The Pennington County Sheriff’s Office oversees the Care Campus, the county facility that provides addiction treatment services and safe beds at 321 Kansas City St. The facility is accredited by the South Dakota Division of Behavioral Health through the Department of Social Services.

“Mayor ( Jason Salamun ) and I have been very actively involved behind the scenes to try to work to get block grant funding for the Rapid City area and in the Sioux Falls area that could improve services, create better coordination with the services that we do have and also cut some of the taxpayer funding that goes into these types of services,” Mueller said.

Mueller told the Journal specifics on how the grant funding will be spent are still up for discussion, but he is hoping to enhance services at the Care Campus as well as Rapid City.

Mueller said he would like to have government agencies in correspondence to more efficiently tackle the issue of addiction treatment.

“It will improve public safety and that’s my main goal. It will make our community safer, and it will reduce recidivism and it will give people who live here a higher quality of life,” Mueller said.

He’s hopeful further funding from the state will trickle down to both Rapid City and Sioux Falls.

Local Opioid Committee

The local opioid committee is working to distribute both state and municipal opioid settlement funds to organizations in Rapid City working to expand community-based support programs, address the needs of criminal-justice involved individuals, and strengthen workforce development for addiction professionals.
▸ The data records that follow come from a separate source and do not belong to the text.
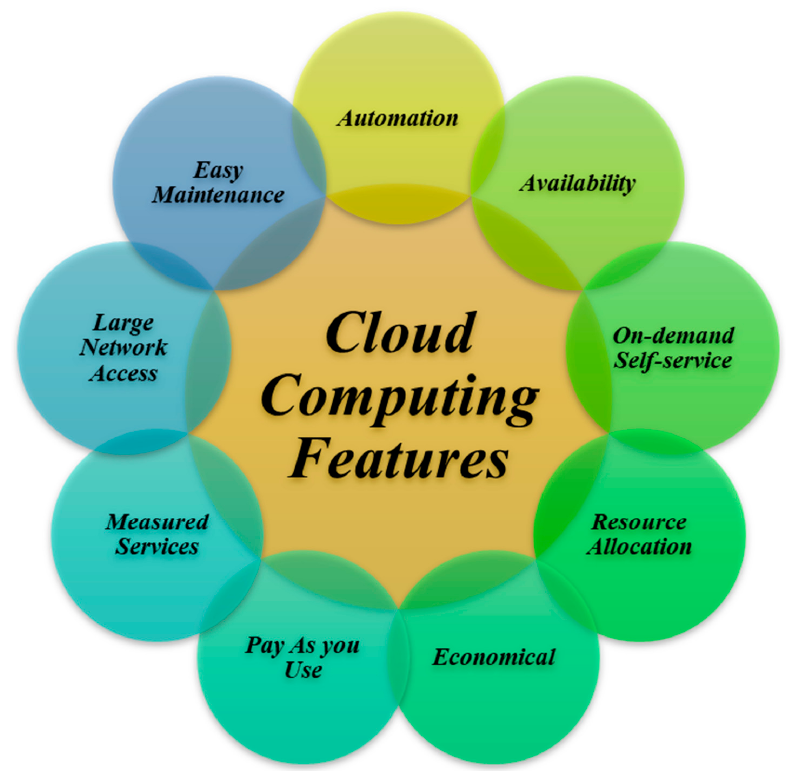
Figure 5. Cloud computing features.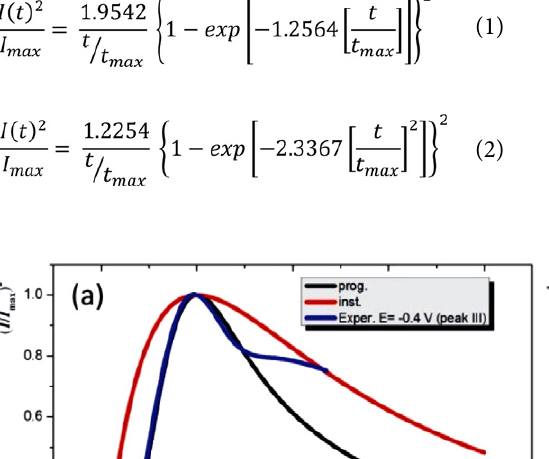
Fig. 7 (a-e) shows the nondimensional I 2 /I 2 max vs. t/ t max plots derived from the CA data at different conditions as in Fig. 6. The solid lines of black and red color are the theoretical transients of the instantaneous and the pro- gressive nucleation, and blue lines for the experimental data. The nucleation and growth processes of iron at these conditions can be derived from Fig. 7 (a–e). At the early stage, the experimental curve fits well with the curve of the progressive nucleation model by which the iron nucleation occurred on many active sites of Pt substrates. Subse-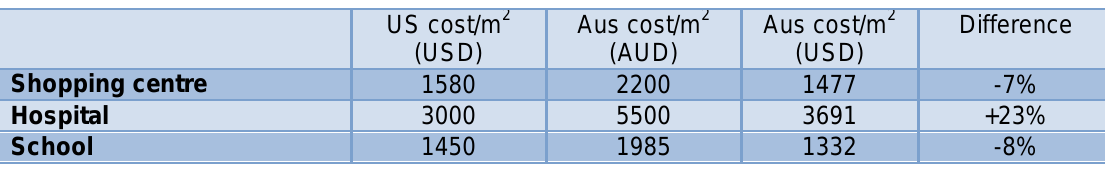
Table 4 2008: Turner & Townsend data, GDP PPP (1.49AUD=1USD) (OECD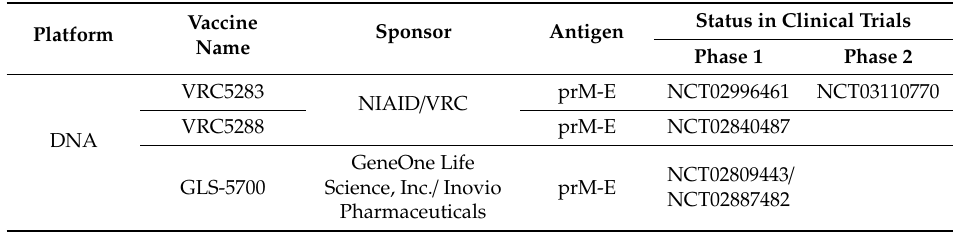
Table 1. ZIKV vaccine candidates and their status in clinical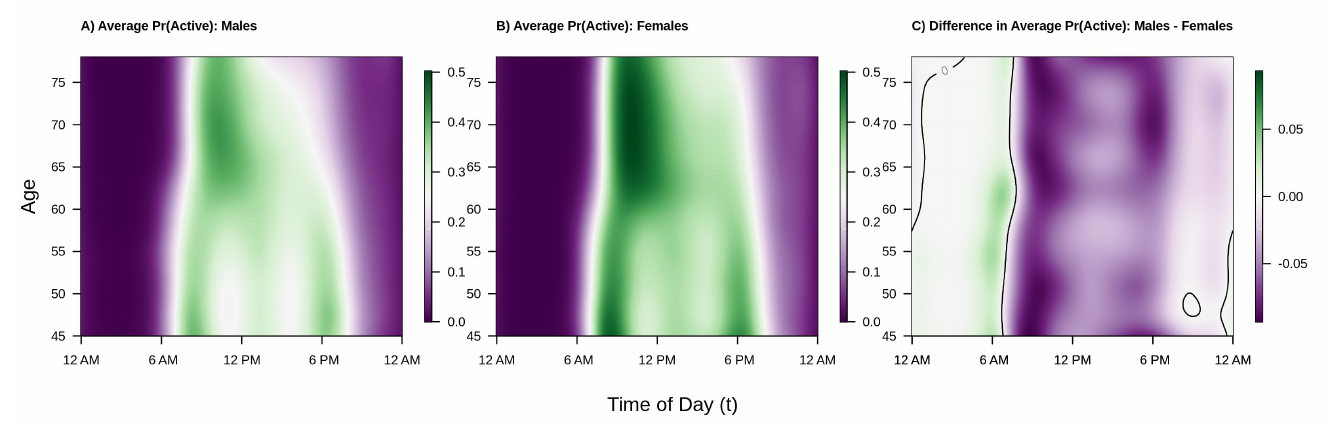
Figure 4. Estimated population average probability of being active (or, more specifically, generating ENMO greater than or equal to 30 milli-gravity units) by age and time of day for Males ( panel A ), Females ( panel B ), and the estimated difference between Males and Females ( panel C ). Color intensity in panels A/B indicates lower (purple) versus higher (green) probability of being active. Color intensity in panel C indicates Males are less (purple), the same (white), or more (green) likely to be active as compared to Females, with a solid black line demarcating the transitions between regions where males are more or less likely to be active than females (i.e., the difference is 0). Estimates of these surfaces in panels A/B are obtained by fitting a generalized function-on-scalar regression (FoSR) model separately by sex where the log odds of being active is allowed to vary smoothly in both time of day and age. The FoSR model is fit by modelling the log odds of being active as a tensor product smooth of marginal spline bases, with cyclic cubic regression splines used in the time domain to respect the cyclic nature of time using binary active/inactive profiles. Panel C is obtained by taking the difference of panels A and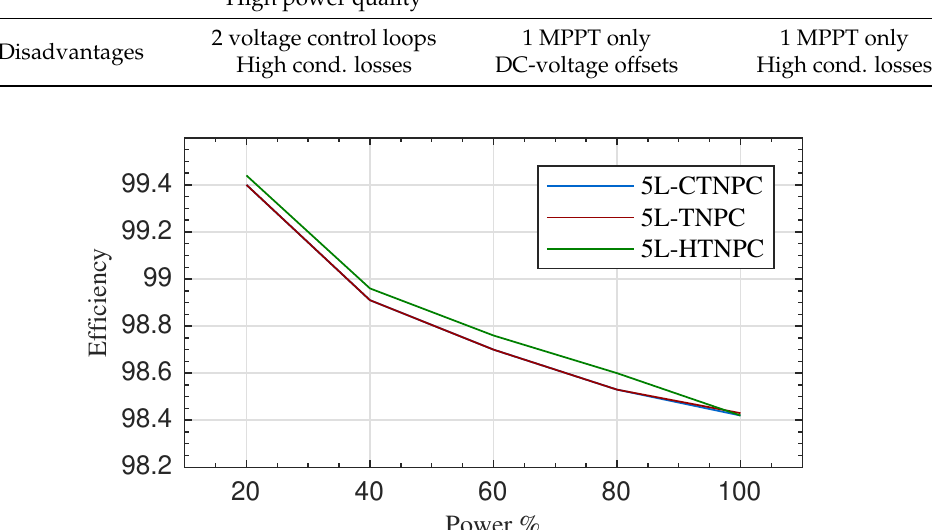
Figure 17. Efficiency comparison between 5L-CTNPC, 5L-HTNPC and 5L-TNPC inverter topologies respect to the power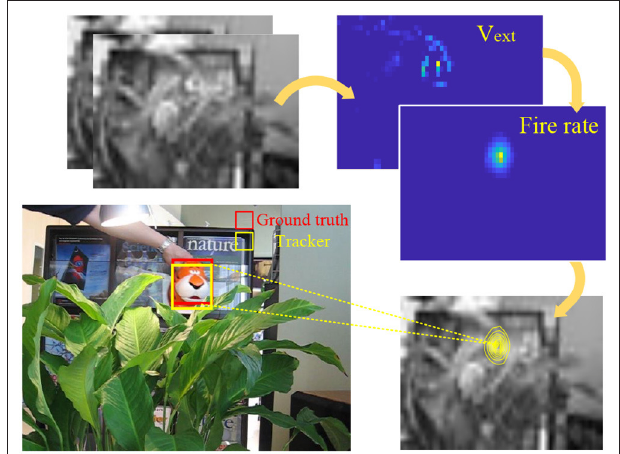
FIGURE 2 | Illustration of CANN-based object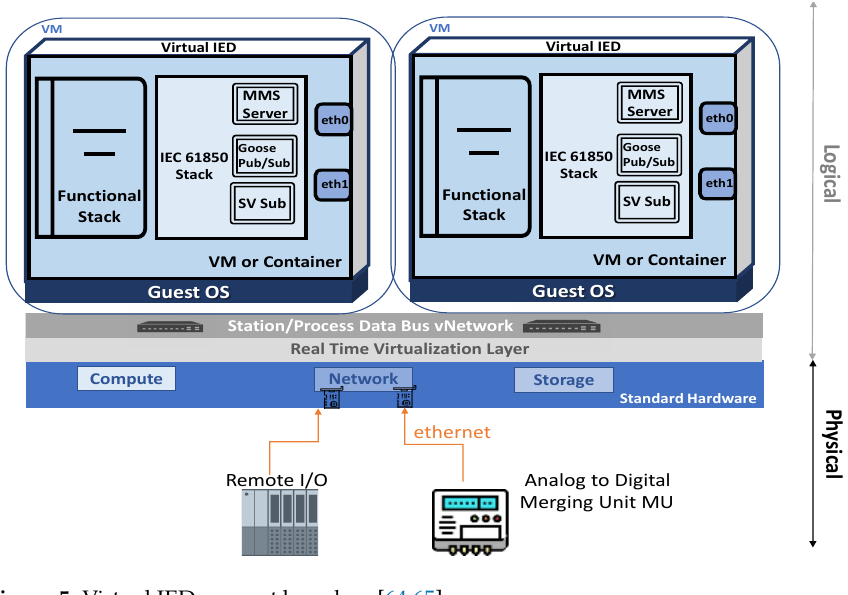
Figure 5. Virtual IED concept based on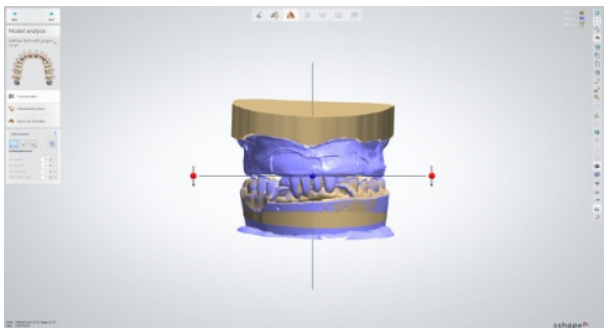
Figure 7. Determination of the occlusal plane in Dental System 2019 (3Shape™ A/S, Copenhagen, Denmark) software.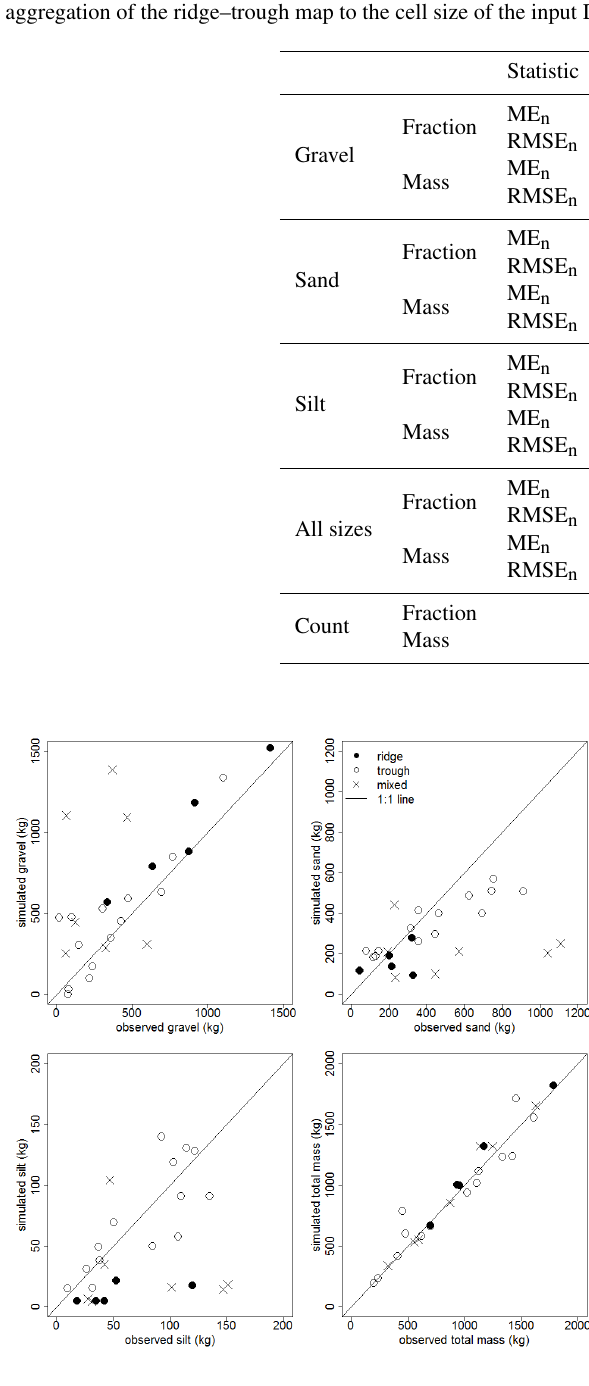
Figure 8. Scatter plots of simulated versus observed mass in kilo- grams over the total observed depth, for different particle sizes and morphological positions. The black line indicates the 1:1 line, which indicates a perfect match between model and field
It’s fielding requests from community organizations working in drug treatment, prevention or research.

On April 20, the Rapid City Council approved the authorization for the mayor on behalf of the city to join an opioid settlement lawsuit with a total settlement of $97.62 million.

The lawsuit contains six defendants consisting of associated pharmacies, JM Smith Corporation, Louisiana Wholesale Drug Company, Morris and Dixon Company, North Carolina Mutual Wholesale and more.

Assistant City Attorney Justin Williams told the Journal he couldn’t estimate how much the city could get, but said it might be a small amount.

Tamang, who sits as chair of the committee, clarified to the Journal that this settlement funding would not come from the state.

“There’s a whole bunch of smaller settlement suits that are going on. This isn’t the first one. The city has joined many of them,” Tamang said.

Rapid City Finance Director Danie Ainslie said the city currently has $682,266.25 in settlement funds. With recent distributions of funds going to Narcan ($53,460), Infinity Vial Sampler ($84,236), Care Campus ($250,000), Fire and EMS ($150,000), Addiction Recovery Center of the Black Hills ($50,000), and to Monument Health Foundation ($50,000).